2020 has been an incredibly reflective year for me. This is because one of my habits, residing deep in my bones, is to run; never have I imagined myself in one place long enough to cultivate a deeper contentment with myself & my environment. When 2020 pulled the emergency brakes on life-as-normal, the only real option, for me, was to reflect: what now? 
(I think, in fact, the running is a gay thing—when for your whole life, you’re terrified that people might reject you because of the most intimate, immutable parts of yourself, you decide to close off, to not-be-present around others, and, ultimately, yourself. So instead, you find yourself always on the move, looking for belonging in physical and mental externalities and performances, until you exhaust yourself and give up in despair. This is not just a gay thing, obviously, but a commentary on belonging).
 So, we know that people have made do in relative isolation, whether they’ve chosen it or not. I’m thinking of Jain monks during Monsoon Season, of the Pillar Saints, of Forest Monks, of those Romantic writers who forged their way into the wilderness proclaiming the fruits of solitude. Why not hear what they have to say? Of course, we are social creatures, but in an exceptional year of covid-19, it’s instructive to examine the lives of exceptional people and traditions, to befriend isolation. 
Most, if not all of these people (at the risk of uncritically essentializing) highlight a sense of self (or “no-self”) beyond the reactionary tides of other people and culture. There is a portion of you (a soul? Anatman? Whatever it is, it's a portion of "you") sitting, waiting underneath all the big ideas, the events around you, and the fast-paced escapism. It is a sense of self that can only belong—the one already there, reaching out to the world around it, no matter what anyone says (including yourself). 
This sense of belonging, I think, is what allows you to truly be present with yourself, and after that, others. I guess it allows you to accept the good and the bad, the hope and despair, learning to hold with open hands the contradictory and irresolvable puzzles in the world. It’s allowed me to see that I’m just as fragmented and bewildered as anyone else. So, why not just exist? 2020 has been a lesson in existing—existing without reducing experience inside of a discursive circle—and, with that, existing just for the sake of it. We all think we’ve mastered just existing--we cannot un-exist. Of course we’re in the present (where else would we be?). But can we exist in the present just for the sake of it, accepting a tiny bit of good but a whole lot of bad, accepting what is simply because it is, without the theatrics of it? That’s the hard part. 

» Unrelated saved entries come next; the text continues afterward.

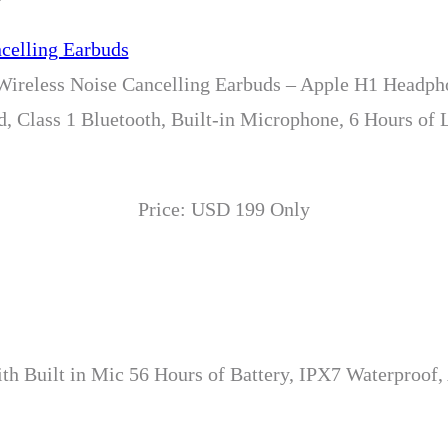
 Wireless Noise Cancelling Earbuds – Apple H1 Headp
, Class 1 Bluetooth, Built-in Microphone, 6 Hours of 
Price: USD 199 Only
th Built in Mic 56 Hours of Battery, IPX7 Waterproof,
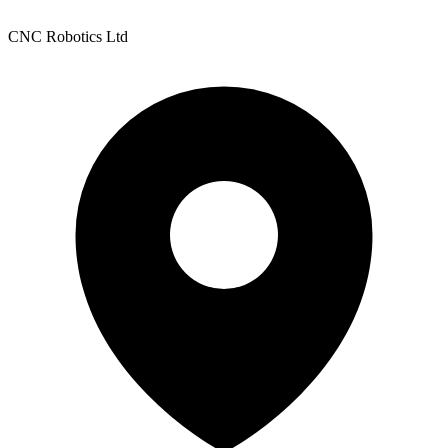
CNC Robotics Ltd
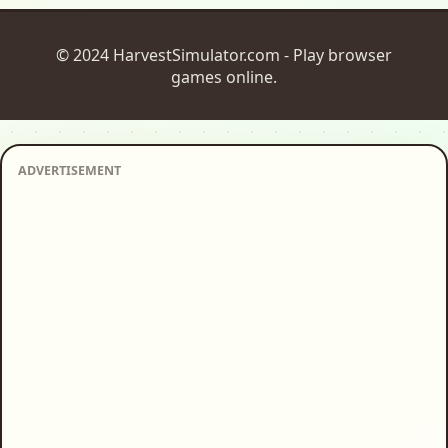
© 2024 HarvestSimulator.com - Play browser
games online.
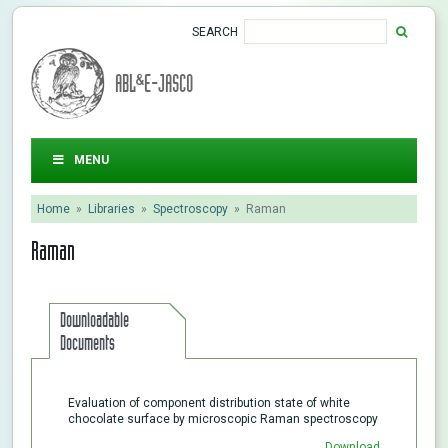
SEARCH
ABL&E-JASCO
MENU
Home
»
Libraries
»
Spectroscopy
»
Raman
Raman
Downloadable
Documents
Evaluation of component distribution state of white
chocolate surface by microscopic Raman spectroscopy
Download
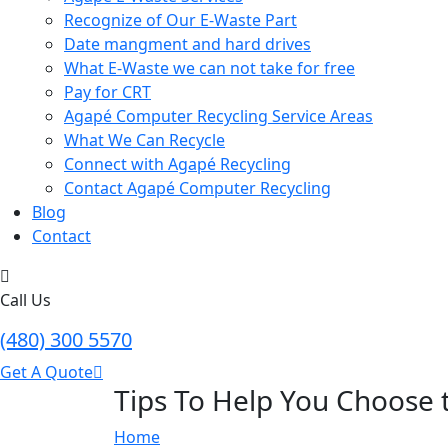
Recognize of Our E-Waste Part
Date mangment and hard drives
What E-Waste we can not take for free
Pay for CRT
Agapé Computer Recycling Service Areas
What We Can Recycle
Connect with Agapé Recycling
Contact Agapé Computer Recycling
Blog
Contact
Call Us
(480) 300 5570
Get A Quote
Tips To Help You Choose
Home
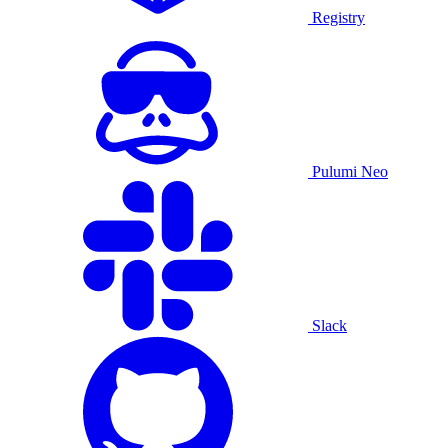
Registry
Pulumi Neo
Slack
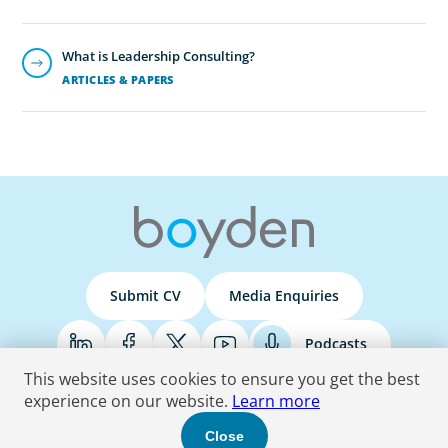
What is Leadership Consulting?
ARTICLES & PAPERS
Submit CV
Media Enquiries
Podcasts
This website uses cookies to ensure you get the best
experience on our website.
Learn more
Terms & Conditions
Privacy Policy
Do Not Sell
Accessibility Statement
Close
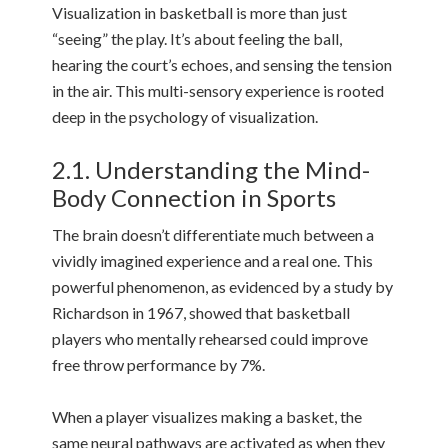
Visualization in basketball is more than just
“seeing” the play. It’s about feeling the ball,
hearing the court’s echoes, and sensing the tension
in the air. This multi-sensory experience is rooted
deep in the psychology of visualization.
2.1. Understanding the Mind-
Body Connection in Sports
The brain doesn’t differentiate much between a
vividly imagined experience and a real one. This
powerful phenomenon, as evidenced by a study by
Richardson in 1967, showed that basketball
players who mentally rehearsed could improve
free throw performance by 7%.
When a player visualizes making a basket, the
same neural pathways are activated as when they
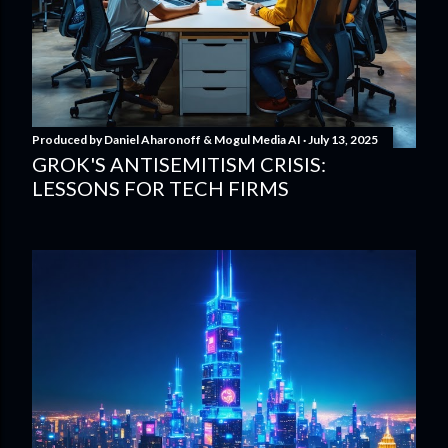
Produced by
Daniel Aharonoff & Mogul Media AI
July 13, 2025
GROK'S ANTISEMITISM CRISIS:
LESSONS FOR TECH FIRMS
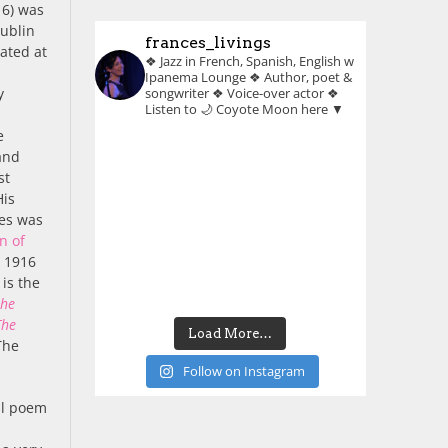
16) was
Dublin
frances_livings
ated at
❖ Jazz in French, Spanish, English w
Ipanema Lounge
❖ Author, poet &
y
songwriter
❖ Voice-over actor
❖
Listen to 🌙 Coyote Moon here ▼
e
and
st
His
les was
n of
n 1916
 is the
the
The
Load More…
The
Follow on Instagram
cal poem
,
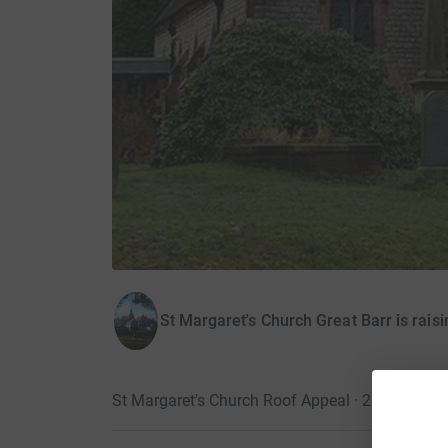
St Margaret's Church Great Barr is rais
St Margaret's Church Roof Appeal · 20 Decemb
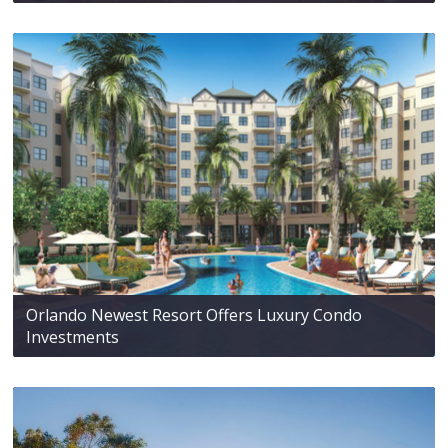
Orlando Newest Resort Offers Luxury Condo
Investments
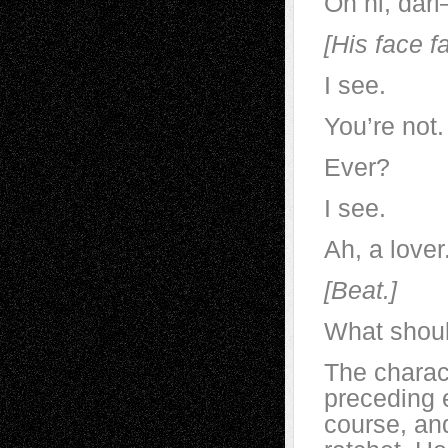
Oh hi, dar
[His face fa
I see.
You’re not.
Ever?
I see.
Ah, a lover
[Beat.]
What shoul
The charact
preceding 
course, and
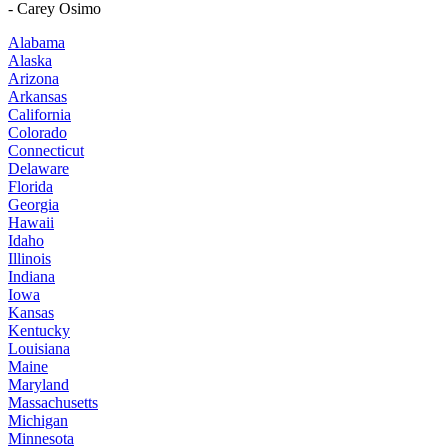
- Carey Osimo
Alabama
Alaska
Arizona
Arkansas
California
Colorado
Connecticut
Delaware
Florida
Georgia
Hawaii
Idaho
Illinois
Indiana
Iowa
Kansas
Kentucky
Louisiana
Maine
Maryland
Massachusetts
Michigan
Minnesota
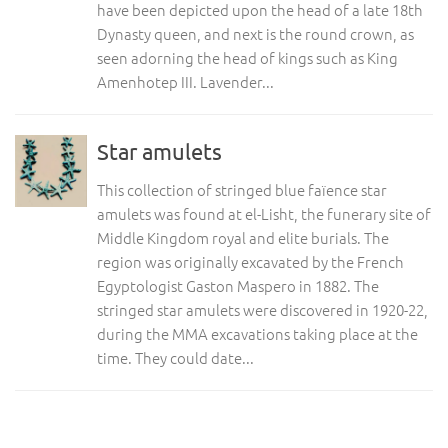
have been depicted upon the head of a late 18th
Dynasty queen, and next is the round crown, as
seen adorning the head of kings such as King
Amenhotep III. Lavender...
Star amulets
This collection of stringed blue faïence star
amulets was found at el-Lisht, the funerary site of
Middle Kingdom royal and elite burials. The
region was originally excavated by the French
Egyptologist Gaston Maspero in 1882. The
stringed star amulets were discovered in 1920-22,
during the MMA excavations taking place at the
time. They could date...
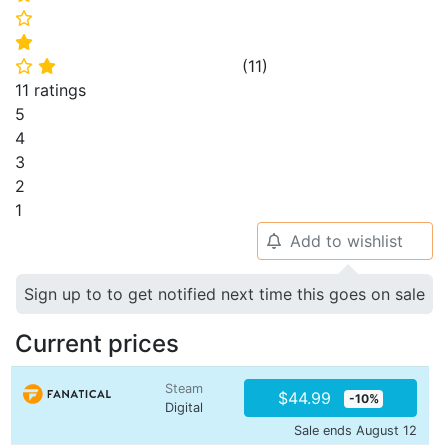
⭐
⭐
(
11
)
⭐
⭐
11 ratings
5
4
3
2
1
Add to wishlist
🔔
Sign up to to get notified next time this goes on sale
Current prices
Steam
$44.99
-10%
Digital
Sale ends August 12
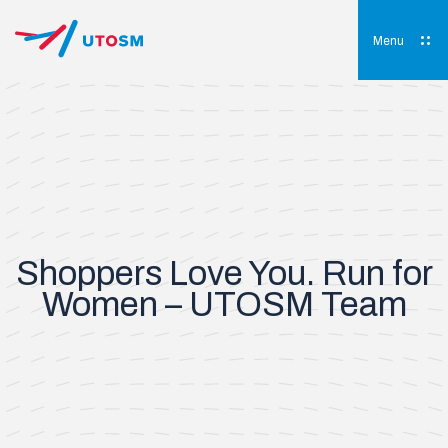
Skip
to
content
Menu
UTOSM
University of Toronto Orthopaedic Sports Medicine
Shoppers Love You. Run for
Women – UTOSM Team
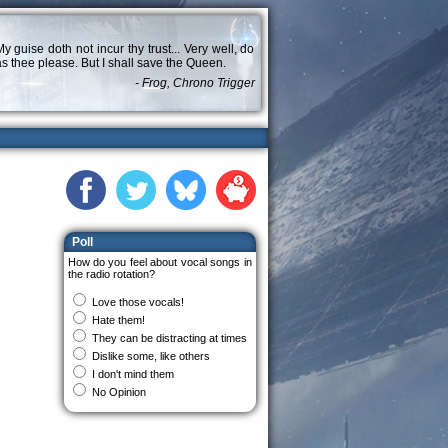
y guise doth not incur thy trust... Very well, do
s thee please. But I shall save the Queen.
- Frog, Chrono Trigger
Poll
How do you feel about vocal songs in
the radio rotation?
Love those vocals!
Hate them!
They can be distracting at times
Dislike some, like others
I don't mind them
No Opinion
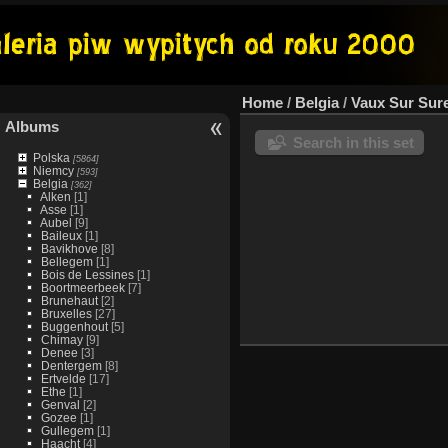
Home
/
Belgia
/
Vaux Sur Sur
Albums
Search in this set
Polska
[5864]
Niemcy
[593]
Belgia
[362]
Alken
[1]
Asse
[1]
Aubel
[9]
Baileux
[1]
Bavikhove
[8]
Bellegem
[1]
Bois de Lessines
[1]
Boortmeerbeek
[7]
Brunehaut
[2]
Bruxelles
[27]
Buggenhout
[5]
Chimay
[9]
Denee
[3]
Dentergem
[8]
Ertvelde
[17]
Ethe
[1]
Genval
[2]
Gozee
[1]
Gullegem
[1]
Haacht
[4]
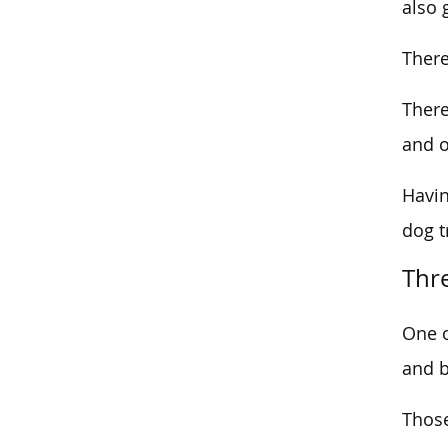
also 
There
There
and o
Havin
dog t
Thr
One o
and b
Those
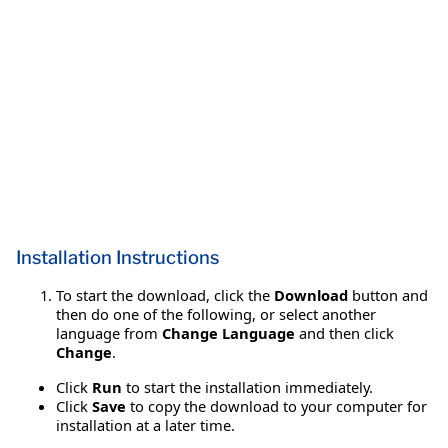
Installation Instructions
To start the download, click the
Download
button and
then do one of the following, or select another
language from
Change Language
and then click
Change
.
Click
Run
to start the installation immediately.
Click
Save
to copy the download to your computer for
installation at a later time.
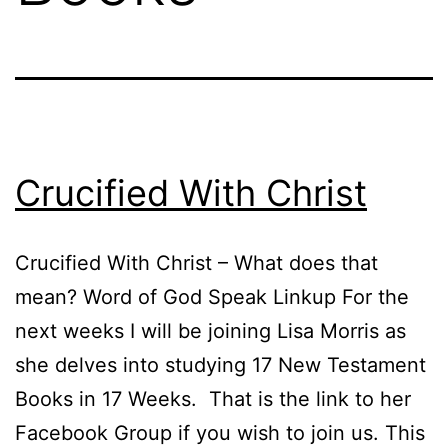
Crucified With Christ
Crucified With Christ – What does that
mean? Word of God Speak Linkup For the
next weeks I will be joining Lisa Morris as
she delves into studying 17 New Testament
Books in 17 Weeks. That is the link to her
Facebook Group if you wish to join us. This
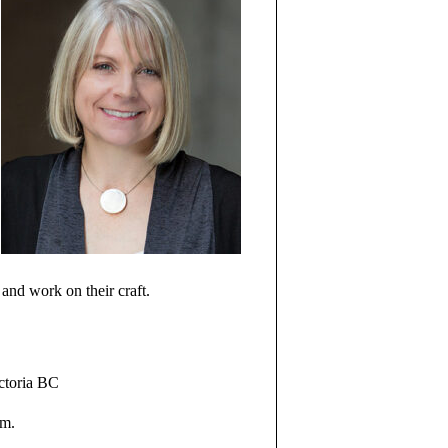
e and work on their craft.
ictoria BC
pm.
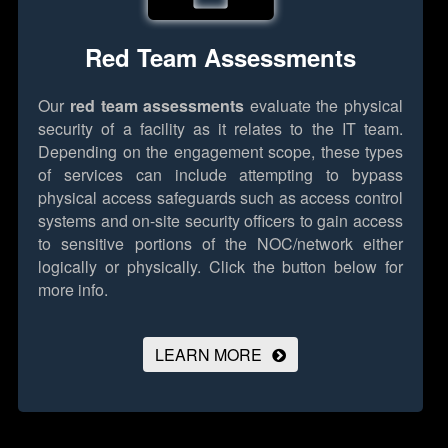
Red Team Assessments
Our
red team assessments
evaluate the physical
security of a facility as it relates to the IT team.
Depending on the engagement scope, these types
of services can include attempting to bypass
physical access safeguards such as access control
systems and on-site security officers to gain access
to sensitive portions of the NOC/network either
logically or physically.
Click the button below for
more info.
LEARN MORE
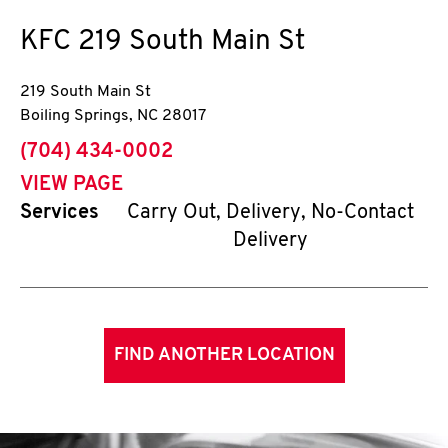
KFC
219 South Main St
219 South Main St
Boiling Springs
,
NC
28017
phone
(704) 434-0002
VIEW PAGE
Services
Carry Out, Delivery, No-Contact
Delivery
FIND ANOTHER LOCATION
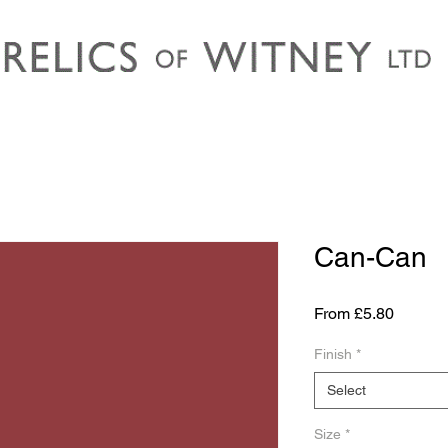
Can-Can
Sale
From
£5.80
Price
Finish
*
Select
Size
*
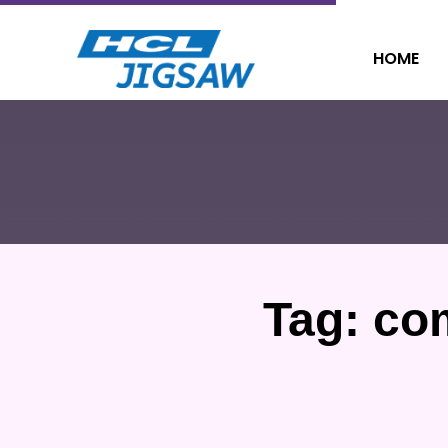
HOME
Tag:
co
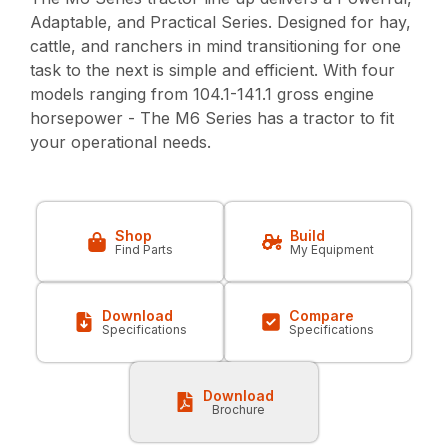
Adaptable, and Practical Series. Designed for hay,
cattle, and ranchers in mind transitioning for one
task to the next is simple and efficient. With four
models ranging from 104.1-141.1 gross engine
horsepower - The M6 Series has a tractor to fit
your operational needs.
Shop
Build
Find Parts
My Equipment
Download
Compare
Specifications
Specifications
Download
Brochure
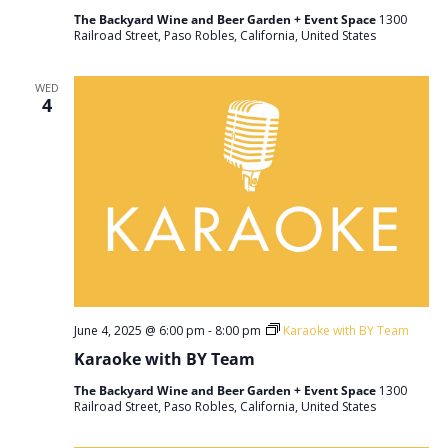
The Backyard Wine and Beer Garden + Event Space
1300
Railroad Street, Paso Robles, California, United States
WED
4
June 4, 2025 @ 6:00 pm
-
8:00 pm
Karaoke with BY Team
Karaoke with BY Team
The Backyard Wine and Beer Garden + Event Space
1300
Railroad Street, Paso Robles, California, United States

And so, I’ve learned to practice—you can only just practice—contentment with the world (the absolutely bonkers world) through simple presence with myself. From that comes an acknowledgement that everything around me will continue to whirl around, that people make it their business to have opinions on things that should not be opinions, but ultimately, in any case, that the sun rises every day and the ground below me remains firm and the sky above puts on a show outside the reach of any human institution; each day merely presents itself, stable and bare, no matter how far I run. And that’s cool. 
2020: weird, but impactful; not the best, but worthy of our best efforts. Remember, ease on the brakes every once in a while, or the world will slam on them for you, and to check in with yourself, gaze at the clouds, and remember that you, that hopeful and despairing you, are just given to the world, and the world—the joyful and maliciously indifferent world (or is it benevolent?), similarly, is just given to you. You belong.